I explained that I had talked with a Texan who lived on the border and missed the days when there was free movement across the border to visit, shop, work, and for entertainment.

“I’m too young to remember those days but I’ve heard the stories,” he responded. “I agree it is the way relationships should be between the people of our two countries. But today, after 9/11, it is important to restrict movement across the border.”

“Doesn’t dividing families and restricting interaction among people of our two countries contribute to more tension, misunderstanding, and fear,” I asked?

“It does, but you should know that over 50% of border patrol personnel along this section of the border are of Mexican descent,” suggesting that their presence makes the situation acceptable.

I also learned that once or twice a year there is a time designated for people from each side of the border to stand in the opening of an emergency door in the fence to touch each other and embrace for as long as three minutes, under the watchful eye of a border official. These meetings are organized and limited by a lottery. I commented, “It seems to me that this destroys dignity rather than communicating good will.”

“It’s the way it has to be,” he replied with an uneasy shrug.

A silent parting handshake acknowledged a mutual uneasy troubling tension.

Before we left the Park, we went over to the second fence to say “good by” to our father and daughter walking companions. They introduced us to their family from Mexico. Through the fence there could be no handshaking, just smiles and well wishes. Returning through the gate on the U.S. side, we looked down to the shore of the Pacific Ocean where the two fences enter the water. On the Mexican side there were adults and children sitting on the beach and swimming. The U.S. side was deserted except for one Border Patrol vehicle driving through the sand.

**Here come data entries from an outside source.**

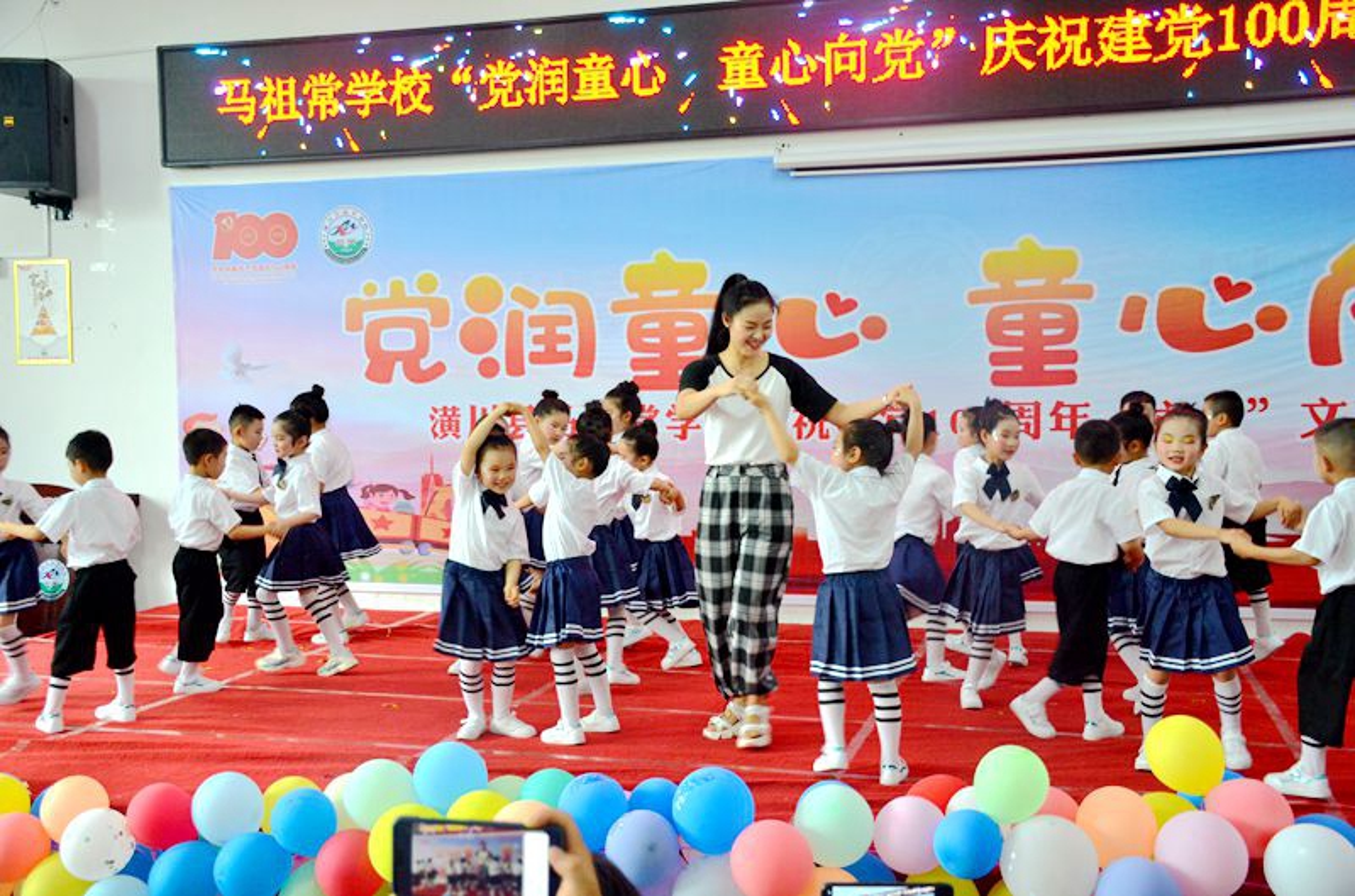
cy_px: 448
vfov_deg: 34.0
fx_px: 1464
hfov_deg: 49.7
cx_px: 678
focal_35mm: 39
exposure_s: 1/60
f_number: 4
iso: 560
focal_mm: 26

As we walked the two miles back to our car we pondered the irony in the name “Friendship Park,” a barren strip of land between two iron fences, one with a steel meshed barrier. We later learned from No More Deaths that so far this year 469 people have needed help to recover $54,134 taken from them by the Arizona Department of Corrections when they were deported. Others stranded in Nogales, Mexico have needed help to make 2150 phone calls to tell friends and family about their sudden deportation from the United States. There have been remains of 144 people found in the southern Arizona desert so far this year.

Conversation about the border between the United States and Mexico has been dominated by fear of lost jobs, economic assistance abuse, drugs, terrorism, and “the wall.” Missing is an awareness of the human condition. In the West Wing, in the halls of Congress, and in our neighborhoods we must begin to frame the discussion of border issues around human dignity, uniting families, developing friendships, and acknowledging the valuable contributions each person can make to our respective countries. Then, perhaps, the next time we visit the borderlands we will be able to shake the hands of the man’s Mexican mother and his daughter’s sister. And together we will hear the voices of the songbirds and see the gulls flying back and forth across the border.